In the data, extract each line that holds the string "Columbia".

* * *

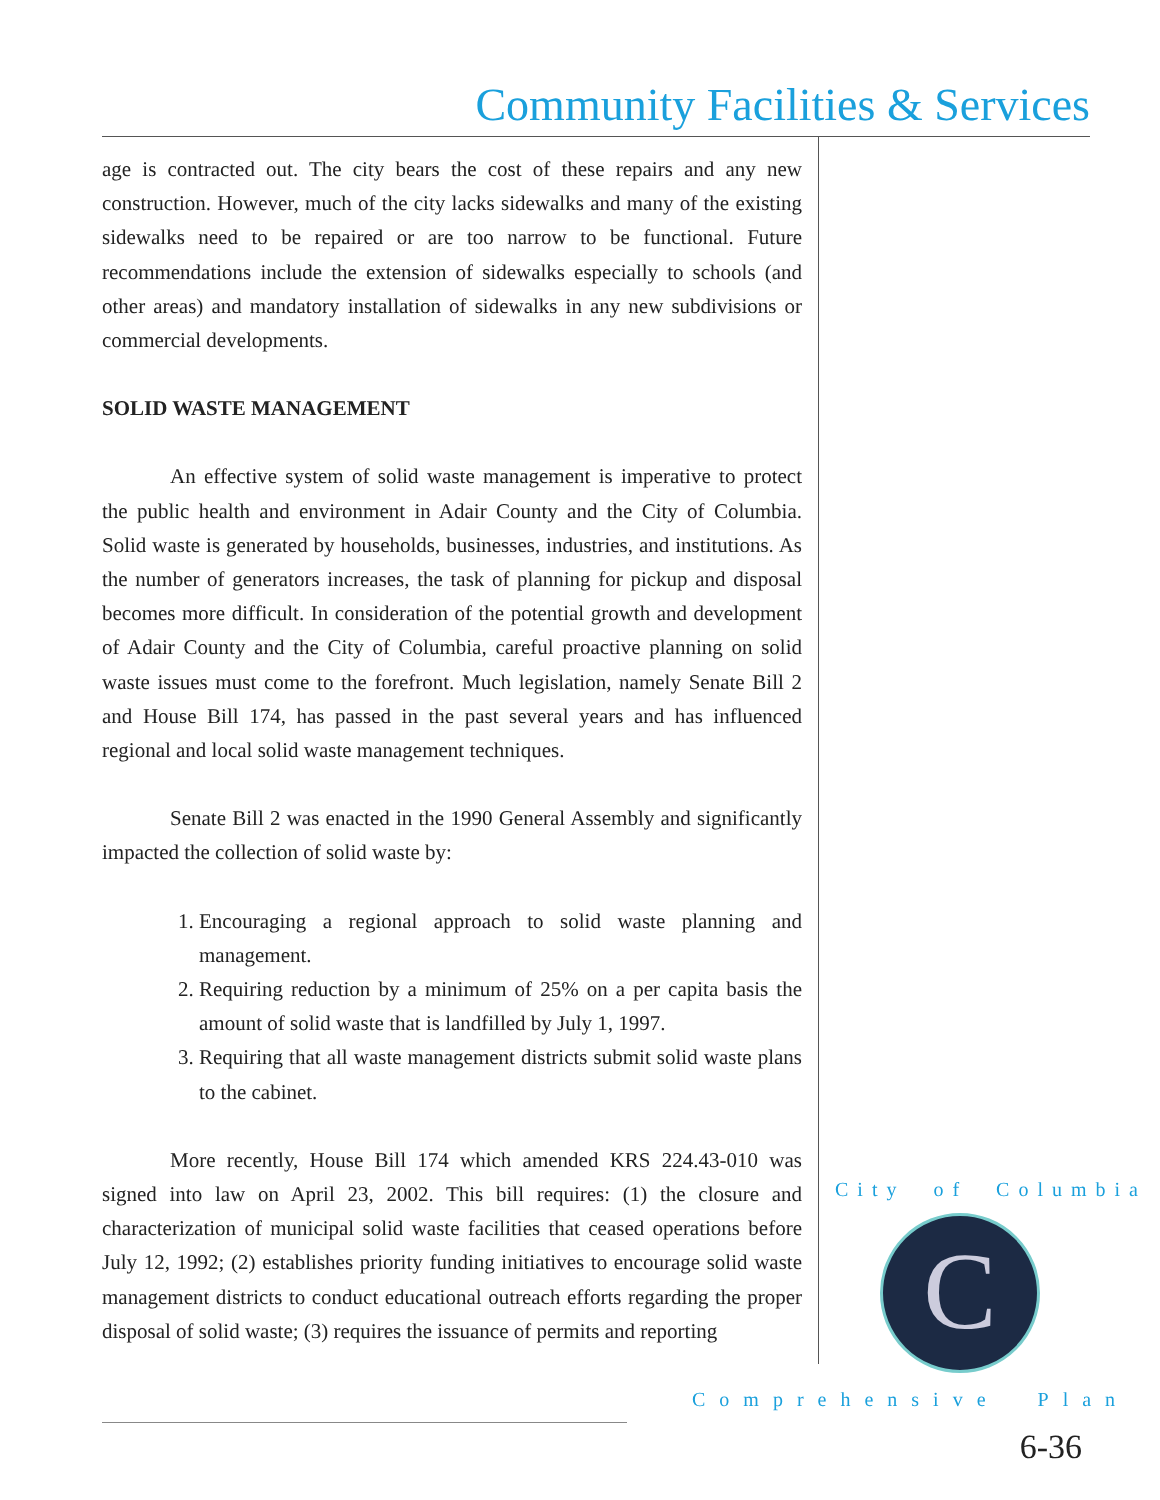Community Facilities & Services
age is contracted out. The city bears the cost of these repairs and any new construction. However, much of the city lacks sidewalks and many of the existing sidewalks need to be repaired or are too narrow to be functional. Future recommendations include the extension of sidewalks especially to schools (and other areas) and mandatory installation of sidewalks in any new subdivisions or commercial developments.
SOLID WASTE MANAGEMENT
An effective system of solid waste management is imperative to protect the public health and environment in Adair County and the City of Columbia. Solid waste is generated by households, businesses, industries, and institutions. As the number of generators increases, the task of planning for pickup and disposal becomes more difficult. In consideration of the potential growth and development of Adair County and the City of Columbia, careful proactive planning on solid waste issues must come to the forefront. Much legislation, namely Senate Bill 2 and House Bill 174, has passed in the past several years and has influenced regional and local solid waste management techniques.
Senate Bill 2 was enacted in the 1990 General Assembly and significantly impacted the collection of solid waste by:
1. Encouraging a regional approach to solid waste planning and management.
2. Requiring reduction by a minimum of 25% on a per capita basis the amount of solid waste that is landfilled by July 1, 1997.
3. Requiring that all waste management districts submit solid waste plans to the cabinet.
More recently, House Bill 174 which amended KRS 224.43-010 was signed into law on April 23, 2002. This bill requires: (1) the closure and characterization of municipal solid waste facilities that ceased operations before July 12, 1992; (2) establishes priority funding initiatives to encourage solid waste management districts to conduct educational outreach efforts regarding the proper disposal of solid waste; (3) requires the issuance of permits and reporting
City of Columbia
C
Comprehensive Plan
6-36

* * *

- TASK OUTPUT:
An effective system of solid waste management is imperative to protect the public health and environment in Adair County and the City of Columbia. Solid waste is generated by households, businesses, industries, and institutions. As the number of generators increases, the task of planning for pickup and disposal becomes more difficult. In consideration of the potential growth and development of Adair County and the City of Columbia, careful proactive planning on solid waste issues must come to the forefront. Much legislation, namely Senate Bill 2 and House Bill 174, has passed in the past several years and has influenced regional and local solid waste management techniques.
City of Columbia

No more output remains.